You can get a fuzzy (continuous between 0 and 1) version of
presence-absence data using e.g. trend surface analysis or inverse
distance interpolation. These require the spatial coordinates of each
study unit, which the rotifers table doesn’t have. So, load the
rotif.env sample dataset that also comes with the
fuzzySim
package, which is already in wide format and
contains the geographical coordinates of the centroid of each TDWG4
unit:
data(rotif.env)
Take a look at its first rows (results not shown here):
head(rotif.env)
Show the column names of this dataset, to see which columns contain the species data and which contain the coordinates:
names(rotif.env)
## [1] "TDWG4" "LEVEL_NAME"
## [3] "REGION_NAME" "CONTINENT"
## [5] "Area" "Altitude"
## [7] "AltitudeRange" "HabitatDiversity"
## [9] "HumanPopulation" "Latitude"
## [11] "Longitude" "Precipitation"
## [13] "PrecipitationSeasonality" "TemperatureAnnualRange"
## [15] "Temperature" "TemperatureSeasonality"
## [17] "UrbanArea" "Abrigh"
## [19] "Afissa" "Apriod"
## [21] "Bangul" "Bcalyc"
## [23] "Bplica" "Bquadr"
## [25] "Burceo" "Cgibba"
## [27] "Edilat" "Flongi"
## [29] "Kcochl" "Kquadr"
## [31] "Ktropi" "Lbulla"
## [33] "Lclost" "Lhamat"
## [35] "Lluna" "Llunar"
## [37] "Lovali" "Lpatel"
## [39] "Lquadr" "Mventr"
## [41] "Ppatul" "Pquadr"
## [43] "Pvulga" "Specti"
## [45] "Tpatin" "Tsimil"
## [47] "Ttetra"
You can see that species are in columns 18 to 47 and geographical
coordinates are in columns 10 and 11. You can use either the names or
the index numbers of these columns in the multTSA
and
distPres
functions below. Mind that the coordinates
must be specified to the function in the order x, y,
i.e. Longitude, Latitude!
First, try a multiple trend surface analysis (TSA) for all species using a 3rd-degree polynomial with stepwise selection of terms:
spcols <- 18:47
rotifers.tsa <- multTSA(rotif.env, sp.cols = spcols, coord.cols = c("Longitude", "Latitude"), id.col = 1, degree = 3, step = TRUE)

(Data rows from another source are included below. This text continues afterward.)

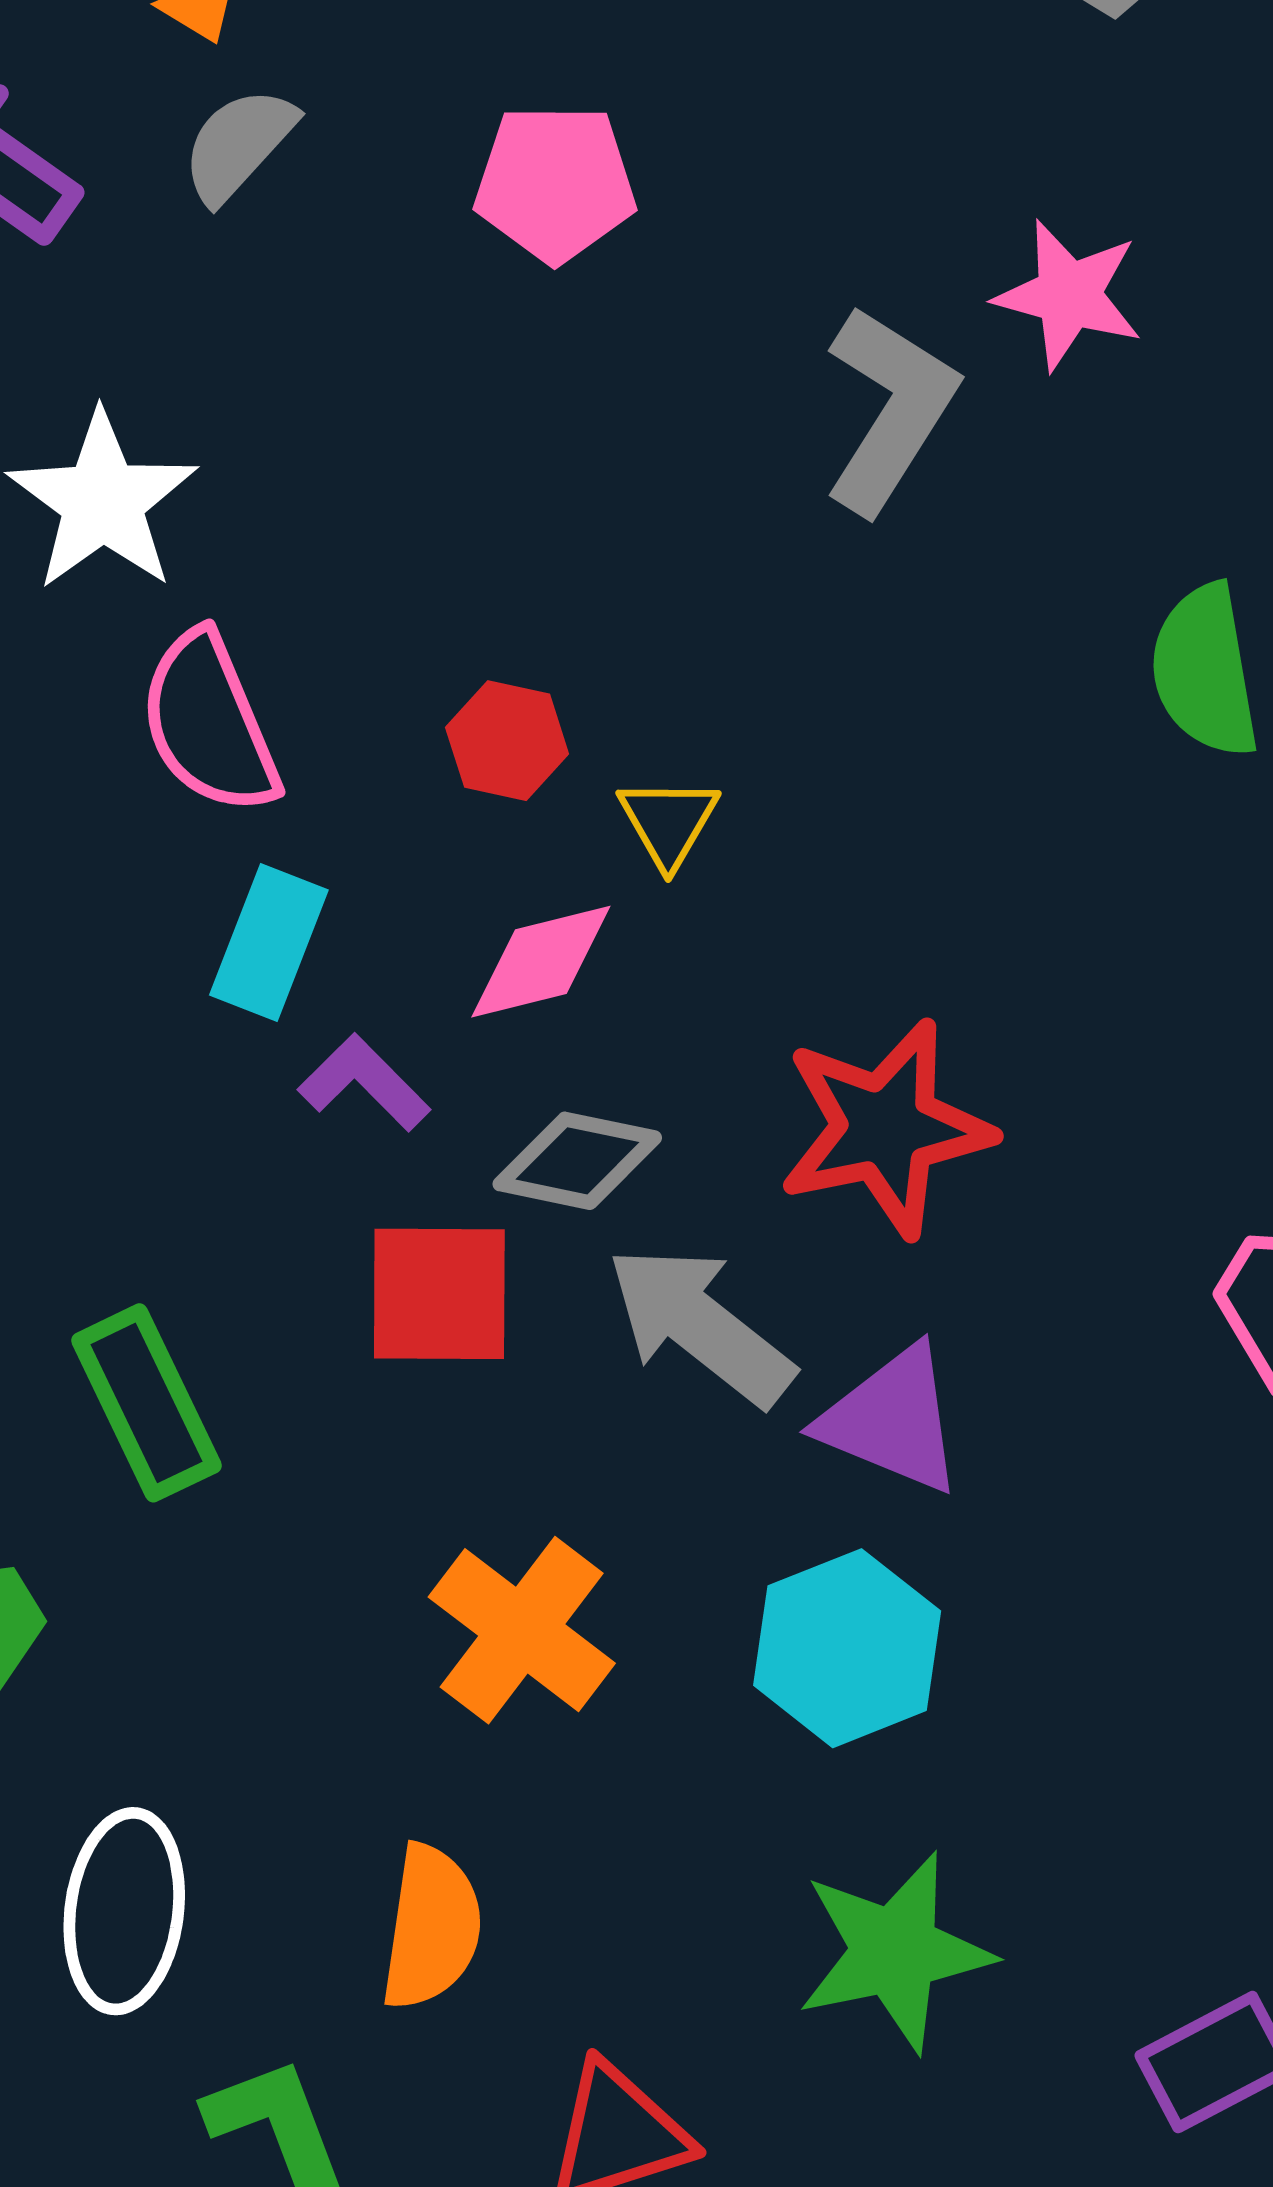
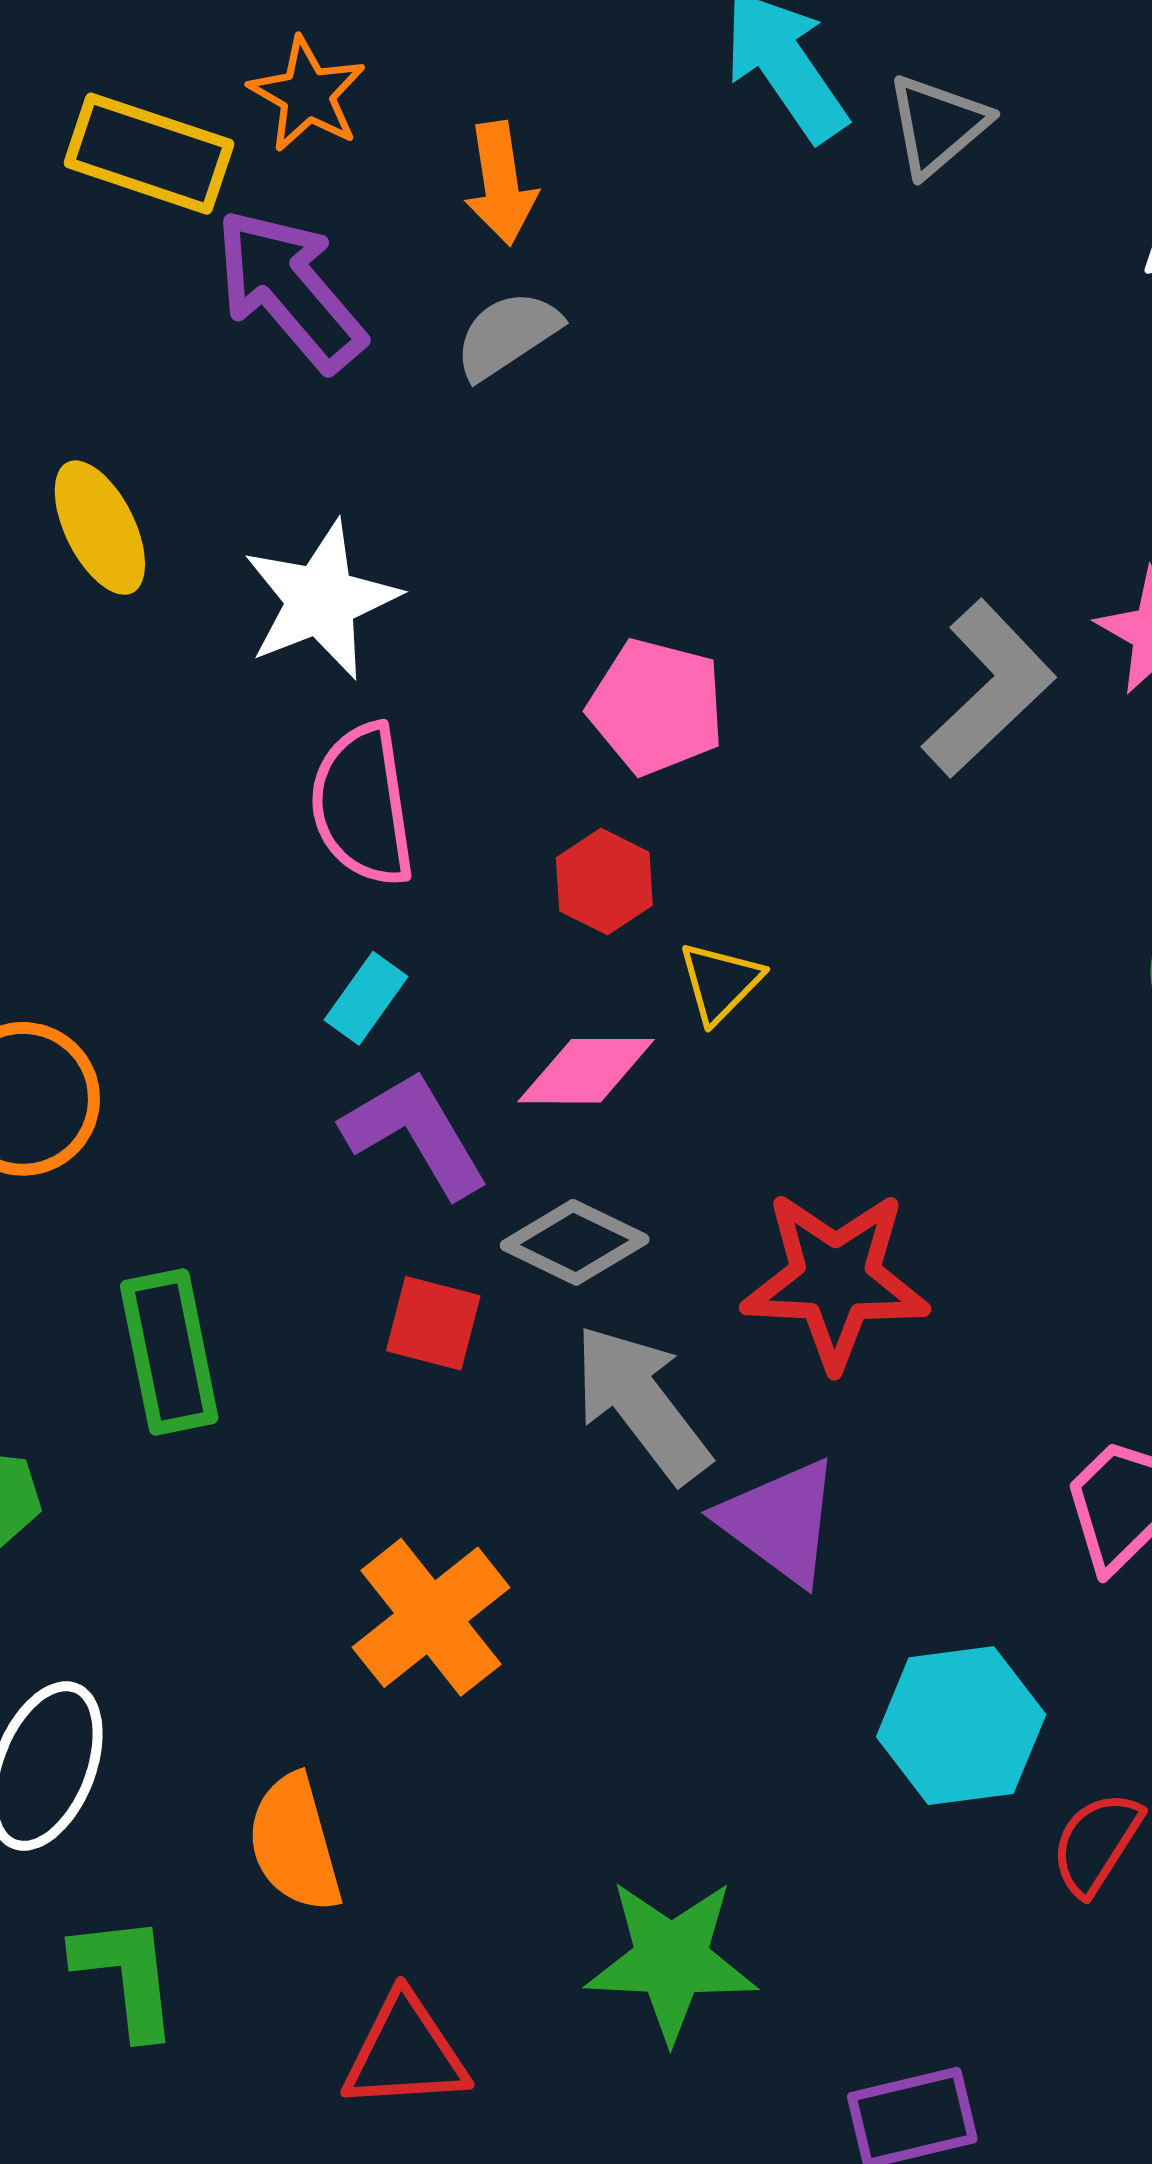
pink pentagon: (555, 183) -> (656, 707), moved
cyan rectangle: (269, 943) -> (366, 998), size x0.7
purple L-shape: (364, 1083) -> (415, 1134), size x1.4
red square: (439, 1294) -> (433, 1323), size x0.7
cyan hexagon: (847, 1648) -> (961, 1726), moved
orange semicircle: (431, 1927) -> (295, 1843), turned 142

You can find out more about trend surface analysis and the different
options of the multTSA
function by reading the help file
that appears when you type help(multTSA)
. Now look at the
first rows of the rotifers.tsa table created just above:
head(rotifers.tsa)
Results (not shown here) are continuous values representing the spatial trend in each species’ occurrence. You can confirm that they are bounded between 0 and 1 (so that they can be used in fuzzy logic) by checking the range of values in all columns except the first one (which contains region identifiers rather than species data):
range(rotifers.tsa[ , -1])
## [1] 9.408071e-05 9.996004e-01
Now add the TSA results to the tdwg map table:
tdwg <- merge(tdwg, rotifers.tsa,
by.x = "Level4_cod", by.y = "TDWG4",
all = TRUE)
Plot the results for the first species (and then
others as you like; check names(tdwg)
for available
y options):
plot(tdwg, y = "Abrigh_TS", col = rev(heat.colors(256)), main = "Abrigh TSA")

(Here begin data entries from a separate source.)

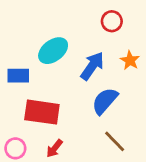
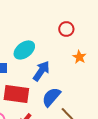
blue arrow: (92, 66) -> (41, 71), moved
blue semicircle: (105, 101) -> (51, 97), moved

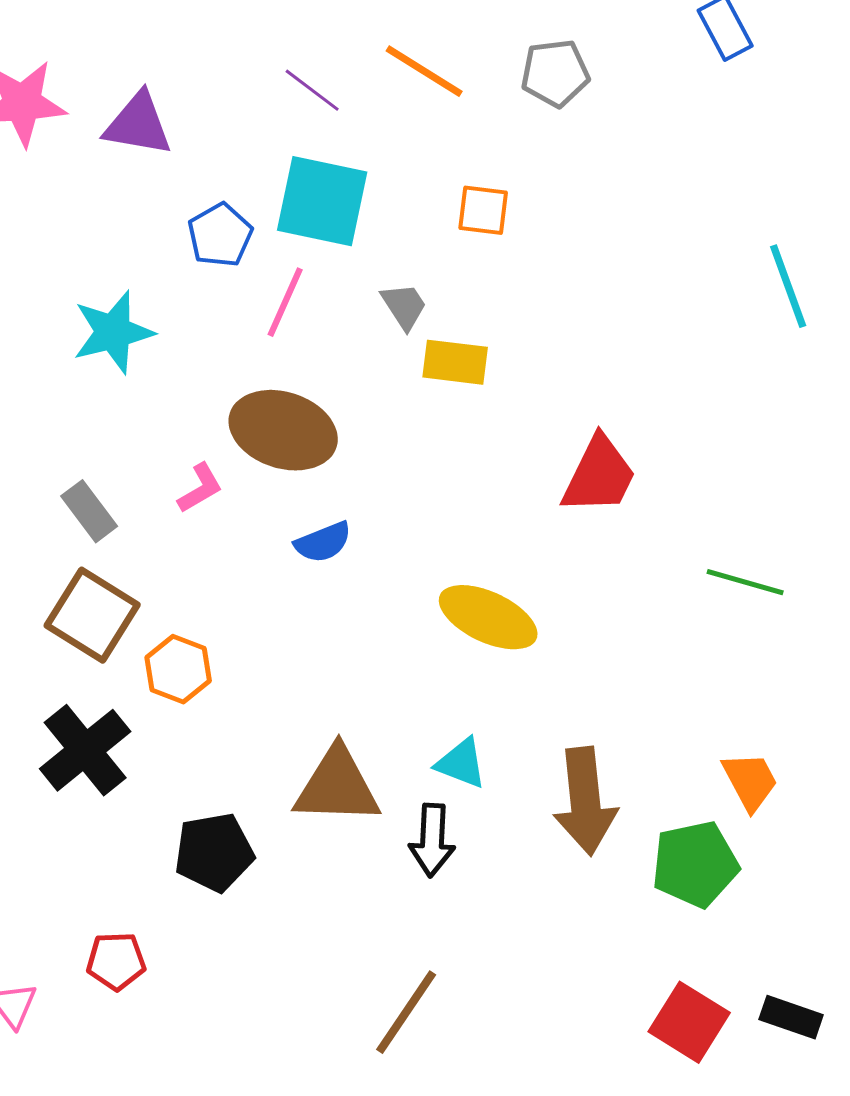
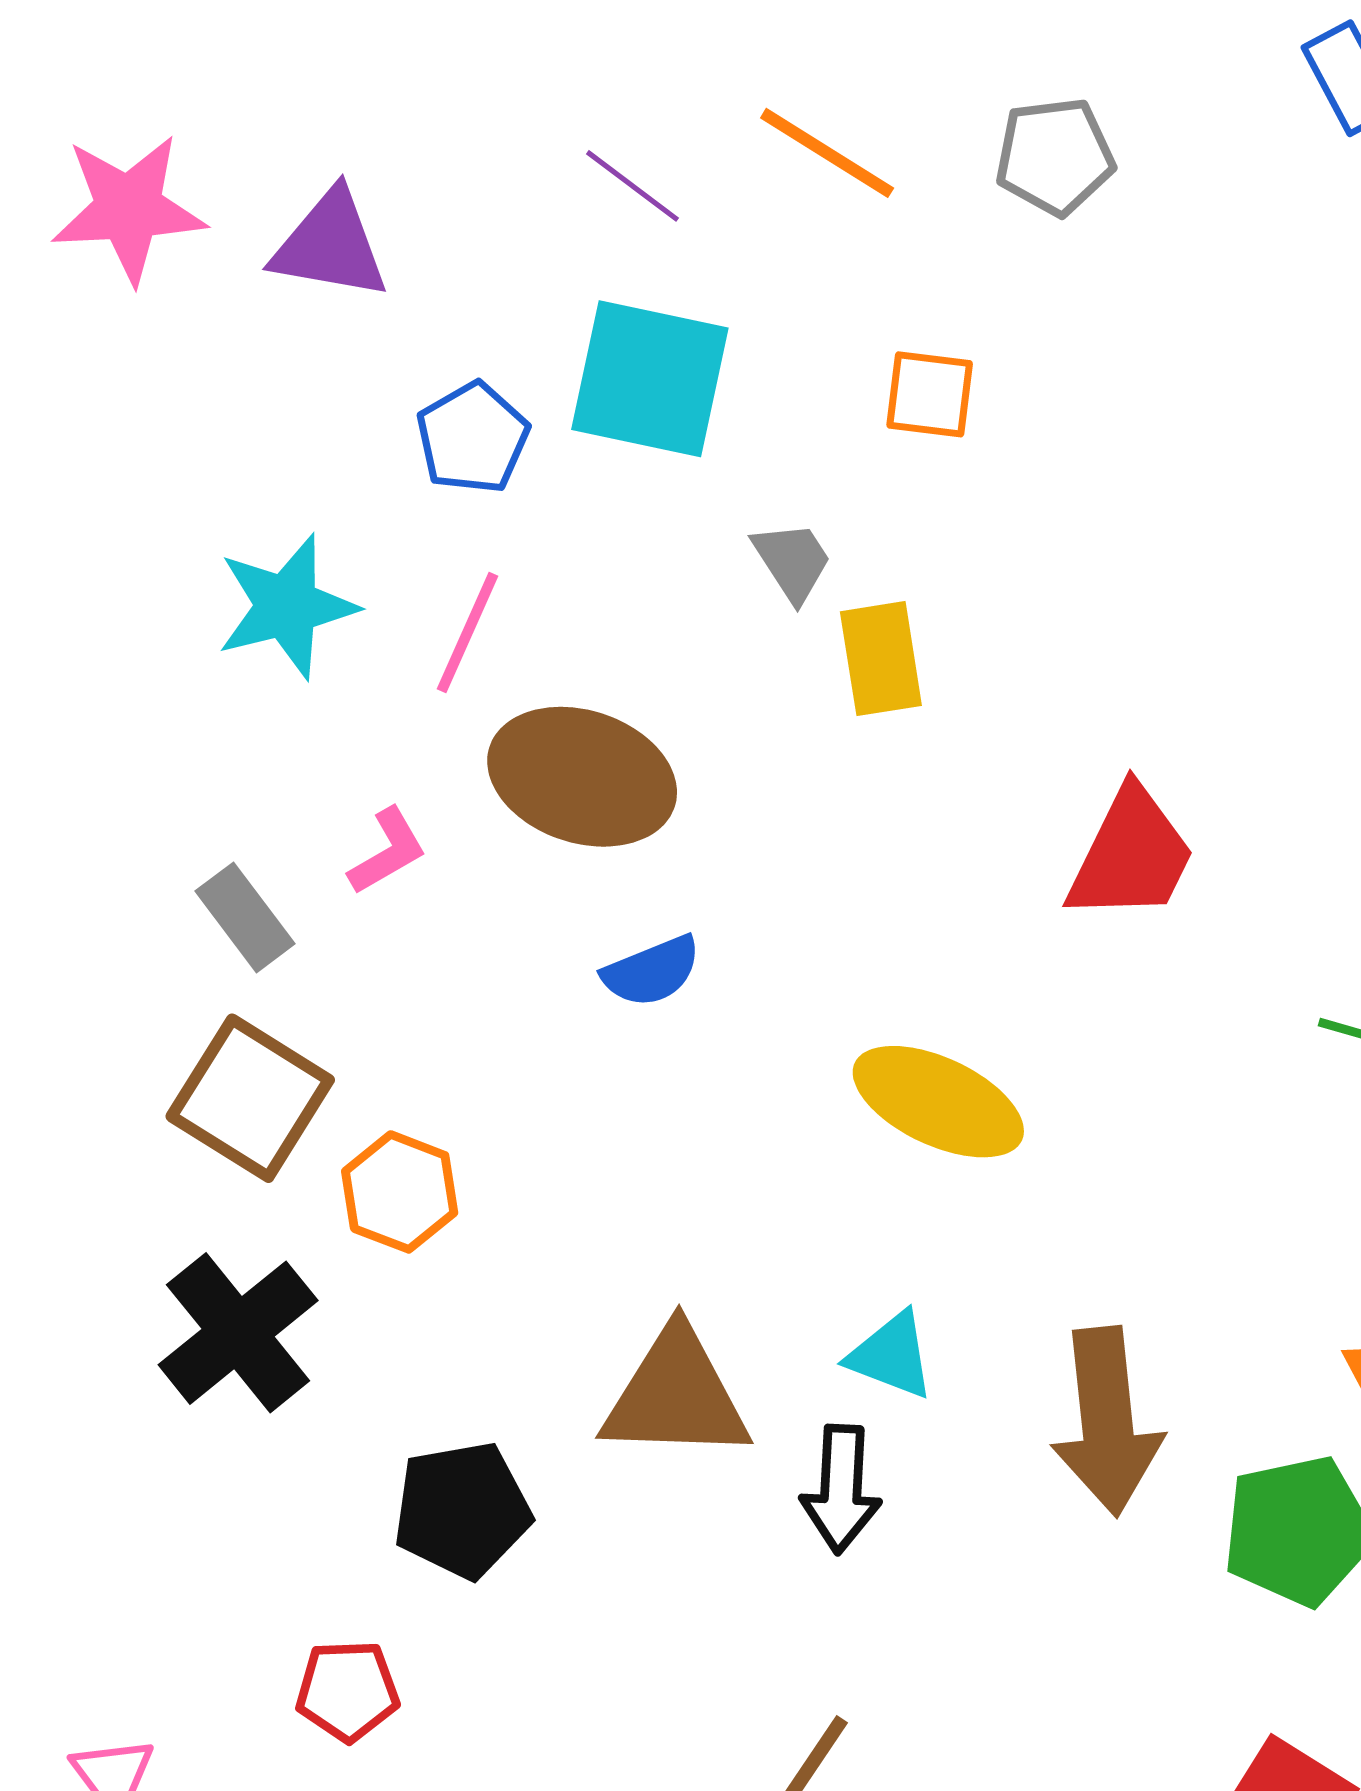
pink line: (285, 302) -> (467, 632), moved
yellow rectangle: (455, 362) -> (881, 659), turned 74
pink L-shape: (200, 488) -> (387, 851), moved
red pentagon: (116, 961) -> (348, 1691), moved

The TSA depicts a general spatial trend in a species’ occurrence, but
this may not be a faithful representation of its (fuzzy) occurrence area
(compare with the presence-absence map shown before for the same
species). You can try multTSA
again with different
polynomial degrees, with or without stepwise selection; or you can
compute inverse distance to presence to use instead of
TSA:
rotifers.invdist <- distPres(rotif.env, sp.cols = spcols, coord.cols = c("Longitude", "Latitude"), id.col = 1, p = 1, inv = TRUE, suffix = "_D")
## Warning in distPres(rotif.env, sp.cols = spcols, coord.cols = c("Longitude", :
## Distances may be inaccurate when CRS is not provided.

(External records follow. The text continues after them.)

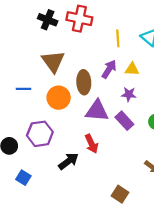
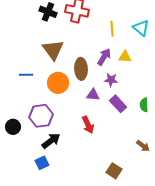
purple star: (129, 94) -> (111, 80), moved
purple triangle: (97, 111) -> (93, 95), size x0.6
black arrow: (68, 161) -> (51, 141), moved
blue square: (23, 178) -> (42, 163), moved, turned 32

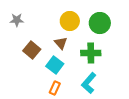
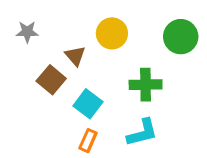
green circle: (100, 23) -> (181, 37), moved
brown triangle: (61, 43) -> (75, 56), moved
cyan L-shape: (89, 83) -> (142, 133), turned -145

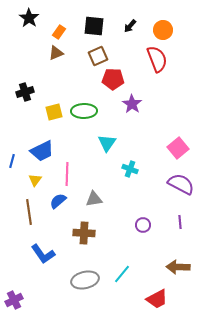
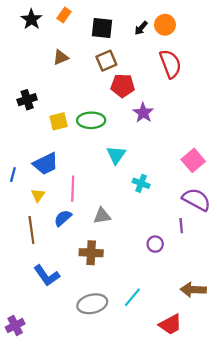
orange circle: (163, 30) -> (165, 25), moved
orange rectangle: (59, 32) -> (64, 15), moved
purple line: (180, 222) -> (181, 226), moved

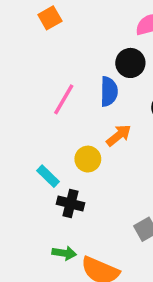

You can check help(distPres)
for more information and
options for this function (for example, you may want to use p=2
for a more conservative squared distance, especially if your spatial
units are smaller). Check out the first rows of the resulting
table (results not shown here):
head(rotifers.invdist)
You can check that the values in this table (excluding the first column, which has the region identifiers) also range between 0 and 1, so they can be used with fuzzy logic:
range(rotifers.invdist[ , -1])
## [1] 0 1
Note that inverse distance to presence is computed only for absence
localities; distPres
maintains the value 1 for presences.
Now add these distances to the tdwg map table and plot
the first species (then try other species as well):
tdwg <- merge(tdwg, rotifers.invdist,
by.x = "Level4_cod", by.y = "TDWG4",
all = TRUE)
plot(tdwg, y = "Abrigh_D", col = rev(heat.colors(256)), main = "Abrigh inverse distance")